Masque Attack : Your iPhone Apps may actually be malwares
Researchers at FireEye identified a new attack that can be used by attackers to replace a genuine App with another malware laden one. The FireEye researchers have named this new attack as ‘Masque Attack’.
In July, the FireEye mobile security team discovered that an iOS app installed using enterprise or ad-hoc provisioning could replace another genuine app installed through the App Store if both applications used the same bundle identifier. The vulnerability exists because iOS doesn’t enforce matching certificates for apps with the same bundle identifier, according to the firm.
In an example of how an attack would work, FireEye sent a link to a test case user inviting them to download a new Flappy Bird update. When the person clicked the link, they unknowingly downloaded a hacked update to the legitimate Gmail app.
The hacked Gmail app could look identical to the real thing but can send a copy of the users confidential email to a third party without users knowledge.
FireEye says the same technique could be used to dupe people into uploading malicious versions of banking apps, that forward financial details including passwords to the hacker.
How does Masque work?
Once the victim is enticed into installing the malicious app, FireEye researchers explained, the illegitimate application will replace the genuine one. FireEye says the only pre-install apps like Mobile Safari are unaffected by this issue. According to FireEye, the attacker can leverage this issue both wirelessly and through USB.
“After looking into WireLurker, we found that it started to utilize a limited form of Masque Attacks to attack iOS devices through USB,” the FireEye researchers blogged. “Masque Attacks can pose much bigger threats than WireLurker. Masque Attacks can replace authentic apps,such as banking and email apps, using attacker’s malware through the Internet. That means the attacker can steal user’s banking credentials by replacing an authentic banking app with an malware that has identical UI. Surprisingly, the malware can even access the original app’s local data, which wasn’t removed when the original app was replaced. These data may contain cached emails, or even login-tokens which the malware can use to log into the user’s account directly.”
All Apple iOS devices affected
The vulnerability has been verified by FireEye on iOS 7.1.1, 7.1.2, 8.0, 8.1 and 8.1.1 beta on both jailbroken and non-jailbroken devices. FireEye said they had notified Apple on July 26 2014 but Apple had not responded immediately.

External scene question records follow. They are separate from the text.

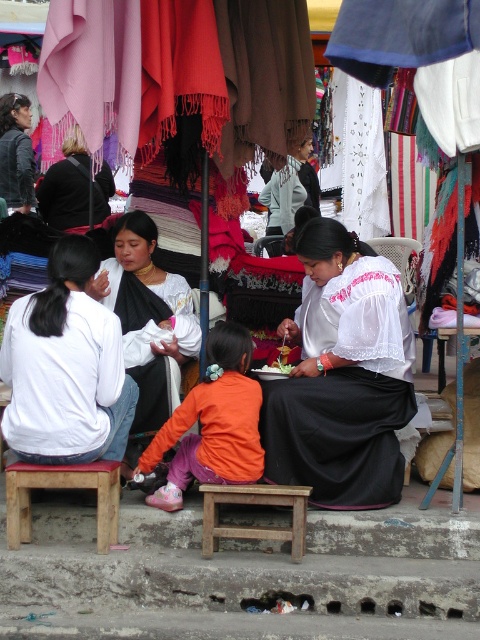
Question: Among these points, which one is nearest to the camera?

Choices:
 (A) (84, 444)
 (B) (130, 228)
 (C) (10, 522)
 (D) (247, 380)

Answer: (A)

Question: Which point is closer to the camera?

Choices:
 (A) (133, 451)
 (B) (88, 248)
 (C) (204, 477)
 (D) (248, 536)

Answer: (D)

Question: Which of the following is the closest to the observer?

Choices:
 (A) (355, 358)
 (B) (186, 419)

Answer: (B)

Question: Does black woven fabric at center appear under wooden stool at lower center?

Choices:
 (A) yes
 (B) no

Answer: (B)

Question: Can you confirm if white lace blouse at center is bigger than white matte shirt at left?

Choices:
 (A) yes
 (B) no

Answer: (A)

Question: Does white lace blouse at center appear under wooden stool at lower center?

Choices:
 (A) yes
 (B) no

Answer: (B)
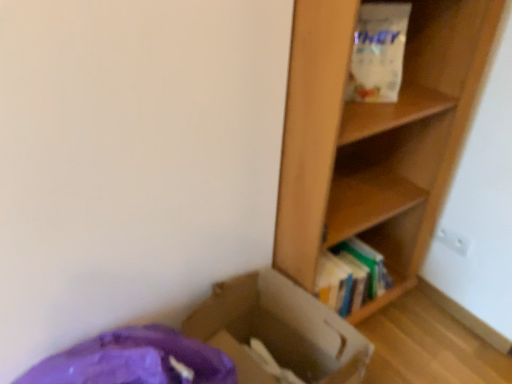
Question: Is the position of wooden bookshelf at right more distant than that of cardboard box at lower left?

Choices:
 (A) yes
 (B) no

Answer: (A)

Question: Is wooden bookshelf at right bigger than cardboard box at lower left?

Choices:
 (A) yes
 (B) no

Answer: (B)

Question: Considering the relative sizes of wooden bookshelf at right and cardboard box at lower left in the image provided, is wooden bookshelf at right taller than cardboard box at lower left?

Choices:
 (A) yes
 (B) no

Answer: (B)

Question: From the image's perspective, is wooden bookshelf at right beneath cardboard box at lower left?

Choices:
 (A) yes
 (B) no

Answer: (B)

Question: Is wooden bookshelf at right positioned far away from cardboard box at lower left?

Choices:
 (A) no
 (B) yes

Answer: (A)

Question: Is the position of wooden bookshelf at right less distant than that of cardboard box at lower left?

Choices:
 (A) yes
 (B) no

Answer: (B)

Question: Is wooden bookshelf at right to the right of white matte paper bag at upper right from the viewer's perspective?

Choices:
 (A) no
 (B) yes

Answer: (A)

Question: Can you confirm if wooden bookshelf at right is positioned to the left of white matte paper bag at upper right?

Choices:
 (A) yes
 (B) no

Answer: (A)

Question: From the image's perspective, is wooden bookshelf at right located above white matte paper bag at upper right?

Choices:
 (A) no
 (B) yes

Answer: (A)

Question: Is wooden bookshelf at right shorter than white matte paper bag at upper right?

Choices:
 (A) yes
 (B) no

Answer: (A)

Question: Could you tell me if wooden bookshelf at right is turned towards white matte paper bag at upper right?

Choices:
 (A) no
 (B) yes

Answer: (A)

Question: From a real-world perspective, does wooden bookshelf at right sit lower than white matte paper bag at upper right?

Choices:
 (A) yes
 (B) no

Answer: (A)

Question: Is white matte paper bag at upper right taller than cardboard box at lower left?

Choices:
 (A) yes
 (B) no

Answer: (B)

FireEye said that they had seen the Masque being exploited in the wild.
“Because all the existing standard protections or interfaces by Apple cannot prevent such an attack, we are asking Apple to provide more powerful interfaces to professional security vendors to protect enterprise users from these and other advanced attacks.”
Precautions against Masque attack
To avoid the threat, FireEye says there are three rules every iPhone and iPad users should follow:
- Don’t install apps from third-party sources other than Apple’s official App Store or the user’s own organisation.
- Don’t click “Install” on a pop-up from a third-party web page.
- When opening an app, if iOS shows an alert with “Untrusted App Developer”, click on “Don’t Trust” and uninstall the app immediately.
While the whole internet is going gaga over the masque attack, Apple has so far neither accepted nor denied the vulnerability.